Que projeto você gostaria de fazer, mas ainda não começou? Que livro você gostaria de ler e ele ainda não existe?
Olha, esse ano de 2020, embora os muitos “emboras”, foi um ano de realização de muitos projetos sonhados: como o de leitura coletiva da obra de Clarice Lispector, a construção de um canal no Youtube para compartilhar conteúdos sobre tudo o que adoro na literatura, de modo a complementar o trabalho que já realizo no Instagram desde 2019. Também foi um ano de solidificação do meu projeto “Drummond-se”, em que faço análise semanal de poemas de Carlos Drummond de Andrade nos stories do Instagram. Tudo isso me inspira, ajuda-me no entendimento e na construção da “Ana Lis escritora” também.
Há outros projetos que tenho em mente, mas não os digo porque estão em gestação. Ainda há aqueles que nem percebo crescerem em mim, e de repente, vêm com a força da ação (foi assim com o Drummond-se, que quando me dei conta, já estava “sendo”).
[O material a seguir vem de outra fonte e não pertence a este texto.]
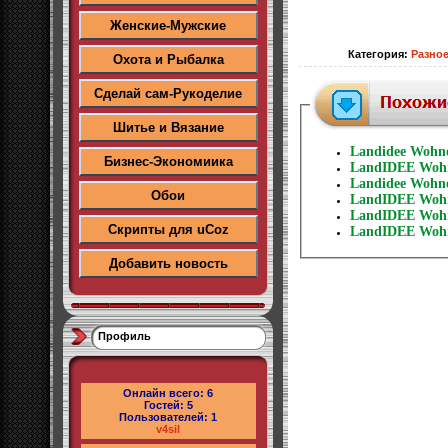
Женские-Мужские
Категория
:
Разно
Охота и Рыбалка
Сделай сам-Рукоделие
Шитье и Вязание
Landidee Wohne
Бизнес-Экономиика
LandIDEE Wohne
Landidee Wohne
Обои
LandIDEE Wohne
LandIDEE Wohn
Скрипты для uCoz
LandIDEE Wohn
Добавить новость
Профиль
Онлайн всего:
6
Гостей:
5
Пользователей:
1
v4sil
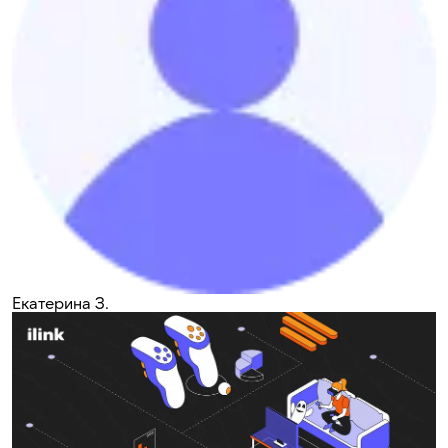
Екатерина З.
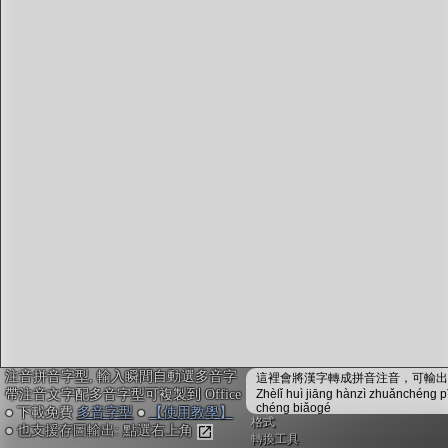
字型下載
排版格式匯出
國語課本生詞
中文檢定分級
兩岸發音差異
匯出表格
注音拼音字型, 輸入瞬間自動選多音字
這裡會將漢字轉成拼音注音，可輸出成
帶注音文字配多音字型可複製到 Office
Zhèlǐ huì jiāng hànzì zhuǎnchéng p
chéng biǎogé
● 下載免費
多音字型
●
【使用教學】
格式
● 也支援存圖輸出: 點選右上角
轉換工具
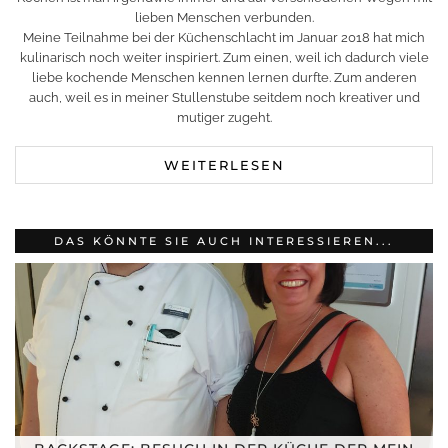
lieben Menschen verbunden.
Meine Teilnahme bei der Küchenschlacht im Januar 2018 hat mich
kulinarisch noch weiter inspiriert. Zum einen, weil ich dadurch viele
liebe kochende Menschen kennen lernen durfte. Zum anderen
auch, weil es in meiner Stullenstube seitdem noch kreativer und
mutiger zugeht.
WEITERLESEN
DAS KÖNNTE SIE AUCH INTERESSIEREN...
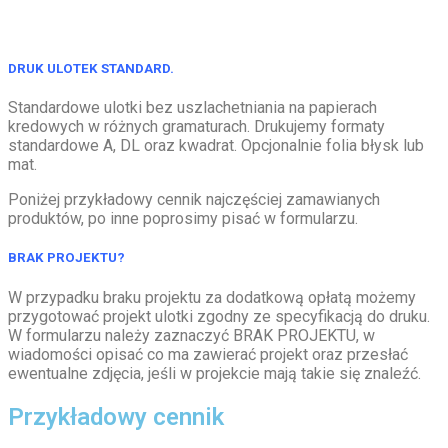
DRUK
ULOTEK STANDARD.
Standardowe ulotki bez uszlachetniania na papierach
kredowych w różnych gramaturach. Drukujemy formaty
standardowe A, DL oraz kwadrat. Opcjonalnie folia błysk lub
mat.
Poniżej przykładowy cennik najczęściej zamawianych
produktów, po inne poprosimy pisać w formularzu.
BRAK PROJEKTU?
W przypadku braku projektu za dodatkową opłatą możemy
przygotować projekt ulotki zgodny ze specyfikacją do druku.
W formularzu należy zaznaczyć BRAK PROJEKTU, w
wiadomości opisać co ma zawierać projekt oraz przesłać
ewentualne zdjęcia, jeśli w projekcie mają takie się znaleźć.
Przykładowy cennik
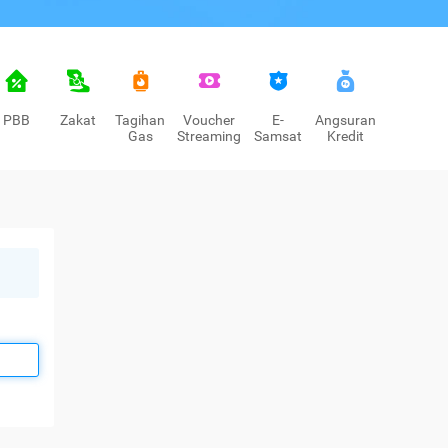
PBB
Zakat
Tagihan
Voucher
E-
Angsuran
Gas
Streaming
Samsat
Kredit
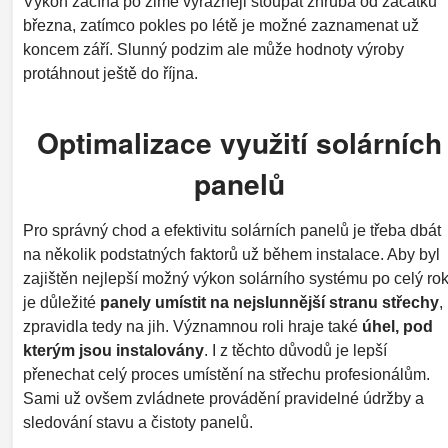
Výkon začíná po zimě výrazněji stoupat zhruba od začátku
března, zatímco pokles po létě je možné zaznamenat už
koncem září. Slunný podzim ale může hodnoty výroby
protáhnout ještě do října.
Optimalizace využití solárních
panelů
Pro správný chod a efektivitu solárních panelů je třeba dbát
na několik podstatných faktorů už během instalace. Aby byl
zajištěn nejlepší možný výkon solárního systému po celý rok
je důležité
panely umístit na
nejslunnější stranu střechy
,
zpravidla tedy na jih. Významnou roli hraje také
úhel, pod
kterým jsou instalovány
. I z těchto důvodů je lepší
přenechat celý proces umístění na střechu profesionálům.
Sami už ovšem zvládnete provádění pravidelné údržby a
sledování stavu a čistoty panelů.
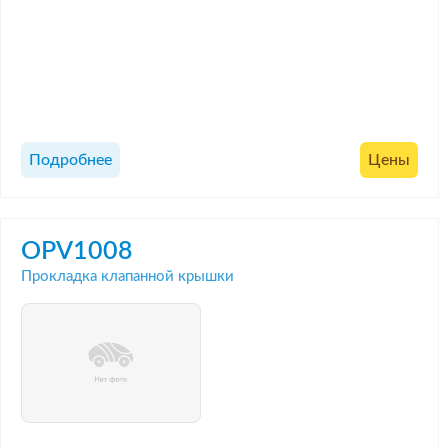
Подробнее
Цены
OPV1008
Прокладка клапанной крышки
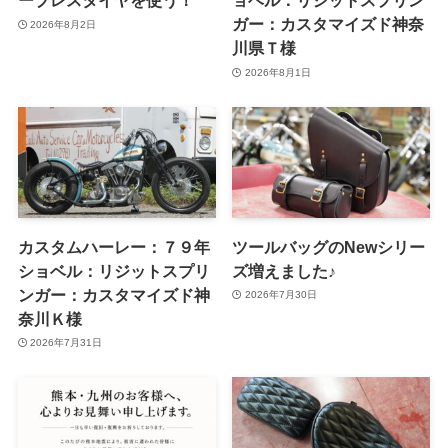
ーブレスタイヤを使う！
ョベル：リジットスプリン
ガー：カスタマイズド神奈
2026年8月2日
川県Ｔ様
2026年8月1日
カスタムハーレー：７９年
ツールバッグのNewシリー
ショベル：リジットスプリ
ズ増えました♪
ンガー：カスタマイズド神
2026年7月30日
奈川Ｋ様
2026年7月31日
Como leitora, sinto-me contemplada por tantas obras que existem, e a que tenho contato; talvez, escreva e desejo escrever meus próprios livros não porque eles “não existam”, mas sim porque o “como”, o modo que essas histórias serão contadas serão meus, únicos. E aí a riqueza da literatura: a possibilidade de dizer o mundo – já dito, já vivido, já sonhado, já escrito, já reinventado – mais uma e outra vez. Escrever é tornar a vida inédita. E é assim que desejo poder estar no mundo.